High-resolution shallow-water (SW) models are critical for flood and inundation forecasting, yet their operational efficiency is often bottlenecked by the computational cost of repeatedly solving intercell Riemann problems. While emerging machine-learning surrogates (e.g., PINNs and neural operators) can accelerate PDE prediction, they often struggle to meet the rigorous requirements of hydrodynamic modelling. Specifically, these end-to-end models generally enforce physics only via soft constraints, leading to non-physical mass leakage and error accumulation over long durations. They also suffer from spectral bias, which hinders the sharp capture of discontinuities and wet–dry fronts.
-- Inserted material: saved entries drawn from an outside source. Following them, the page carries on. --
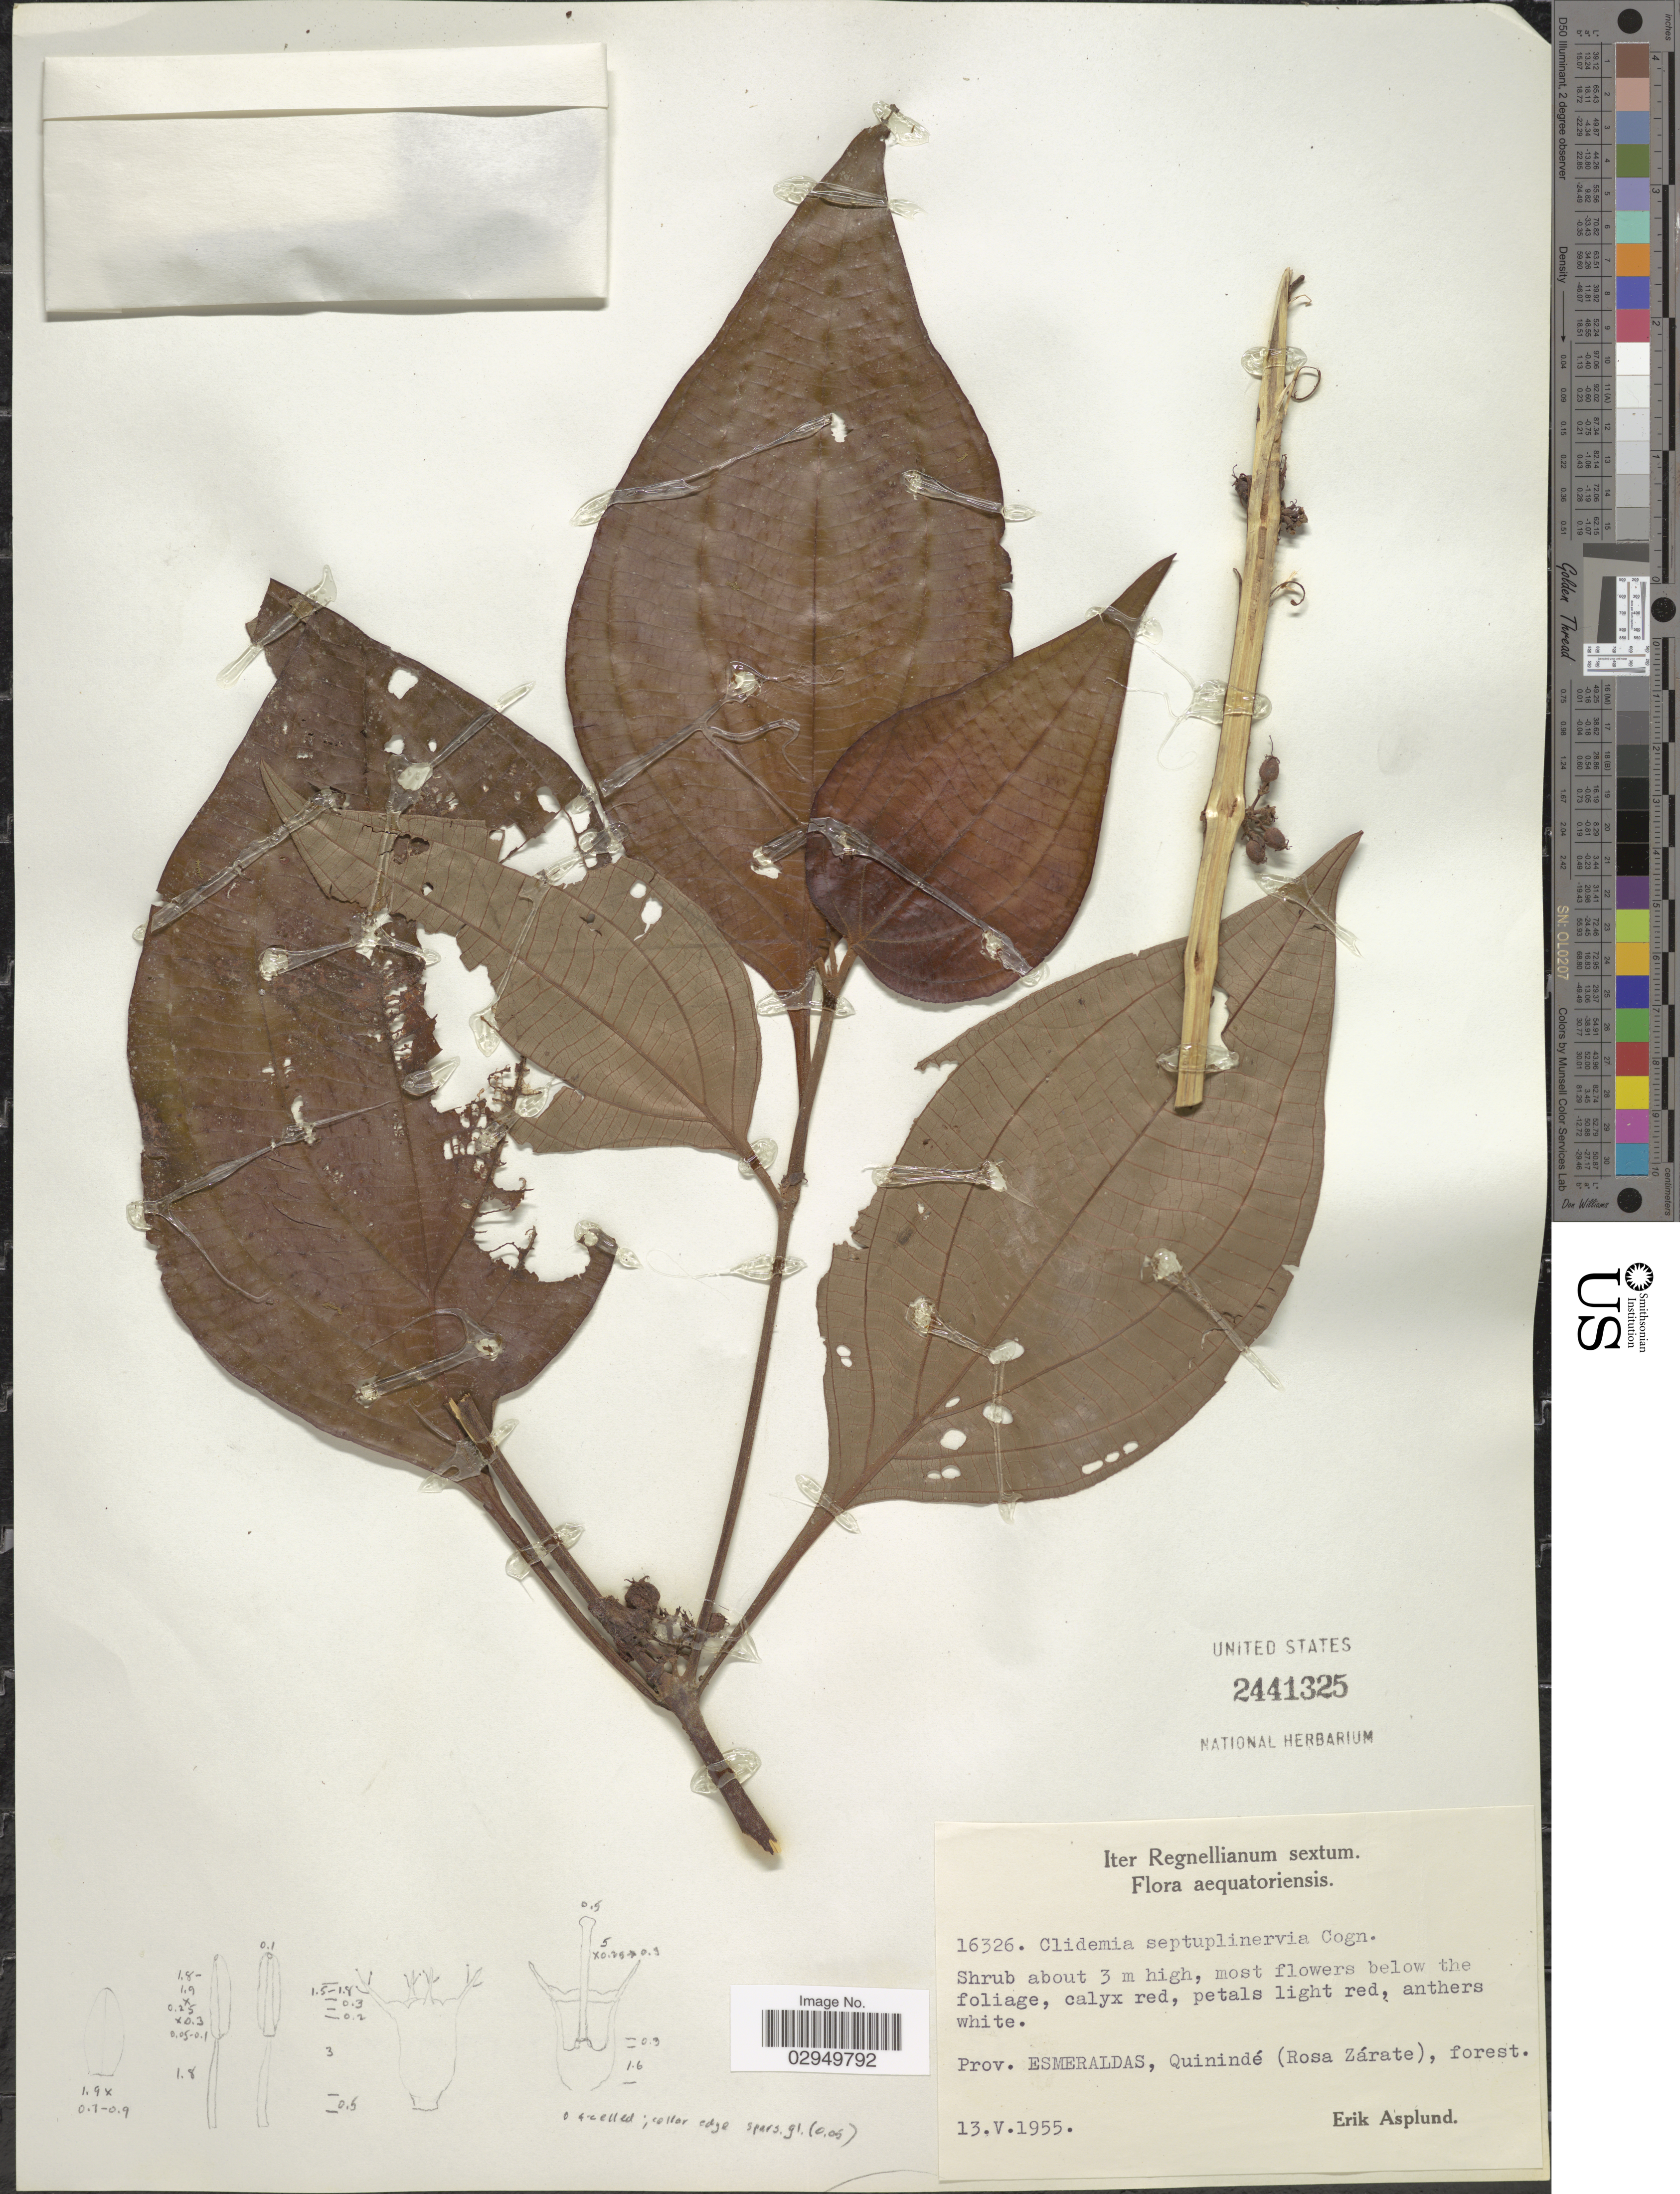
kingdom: Plantae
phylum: Tracheophyta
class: Magnoliopsida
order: Myrtales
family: Melastomataceae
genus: Clidemia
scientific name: Clidemia septuplinervia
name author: Cogn.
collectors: E. Asplund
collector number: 16326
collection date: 1955-05-13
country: Ecuador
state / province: Esmeraldas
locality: Quinindé (Rosa Zárate).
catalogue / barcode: US 2441325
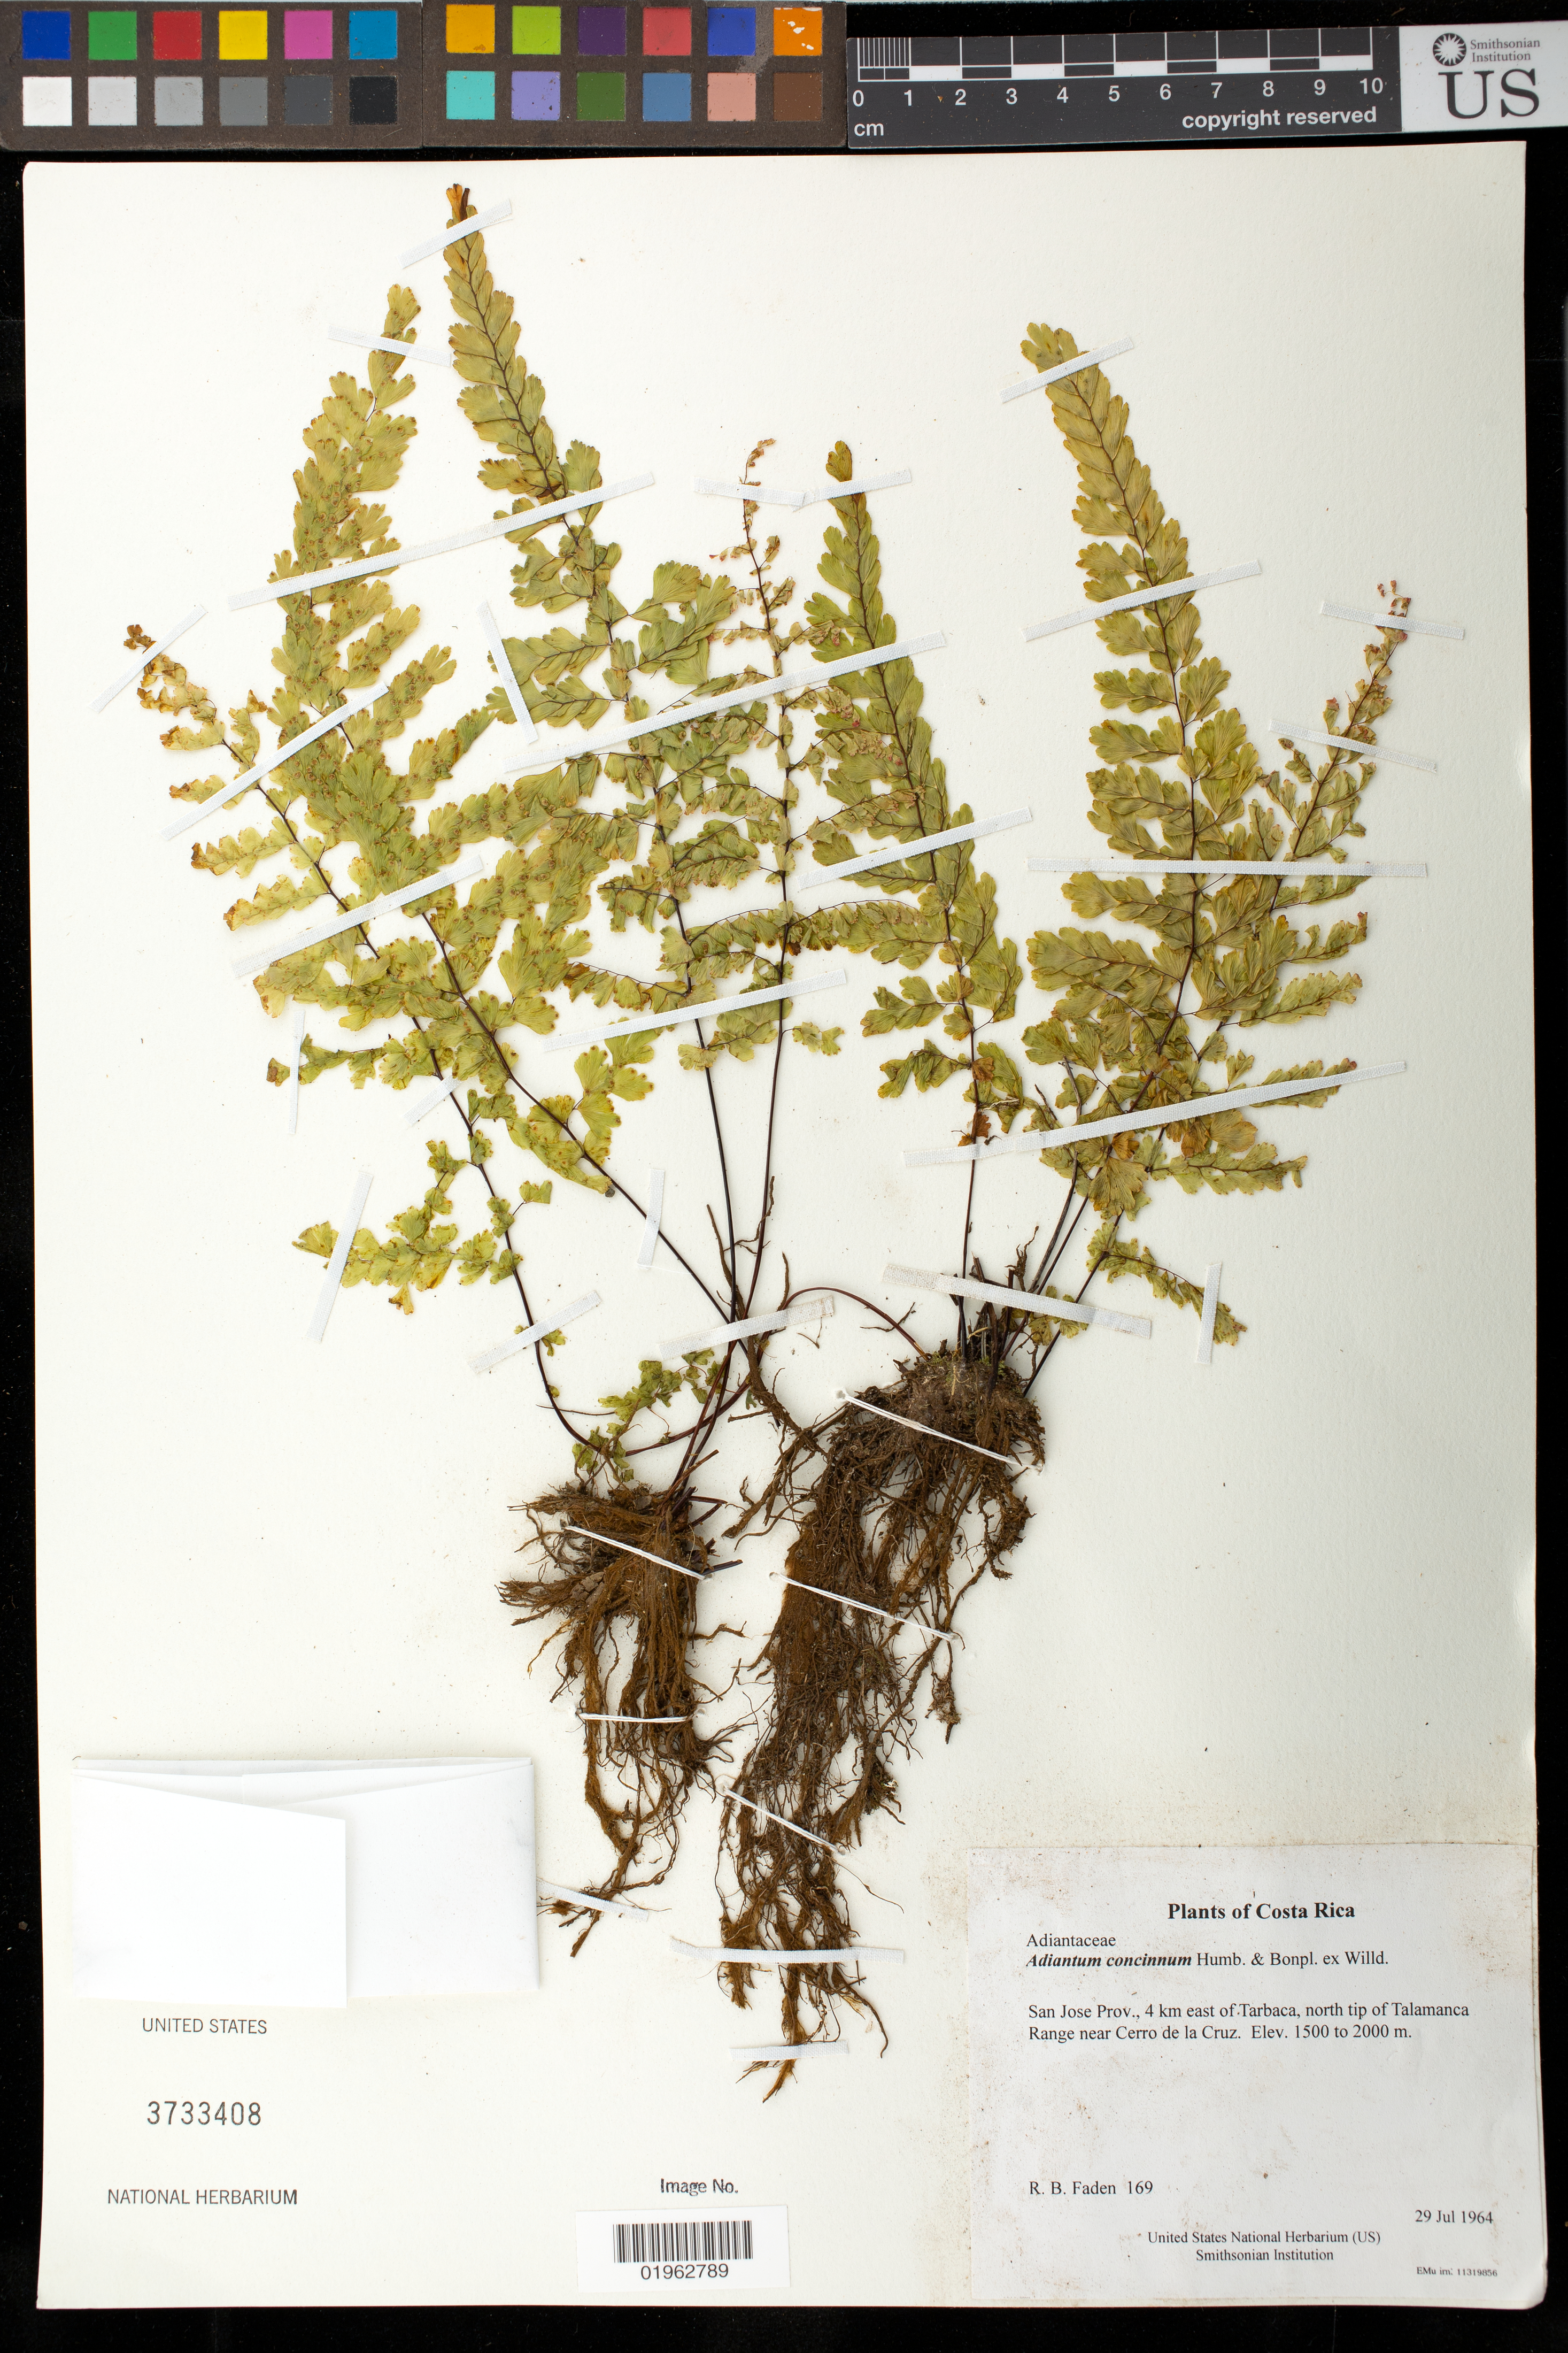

Furthermore, they typically lack cross-geometry generalizability, requiring costly retraining when boundary conditions or mesh resolutions change. This study proposes a structure-preserving hybrid strategy that integrates deep learning into a classical Godunov-type finite-volume (FV) solver. Rather than approximating the global solution map, we employ a neural network as a local, plug-in surrogate specifically for intercell flux evaluation. This network learns a discretization-aware operator, mapping local reconstructed interface states to normal-aligned numerical fluxes. Crucially, by embedding this learned surrogate within the standard FV backbone—retaining CFL-controlled time marching and wetting–drying treatments—the hybrid solver strictly enforces mass conservation through rigorous flux-difference assembly. Because the model learns local interface physics rather than global flow patterns, it exhibits strong cross-resolution generalization: a model trained on a specific grid can be deployed directly on different mesh densities and unseen initial conditions without retraining. This work establishes a scalable pathway for integrating deep learning into hydrodynamic solvers, combining the computational speed of machine learning with the reliability and conservation properties of numerical mechanics.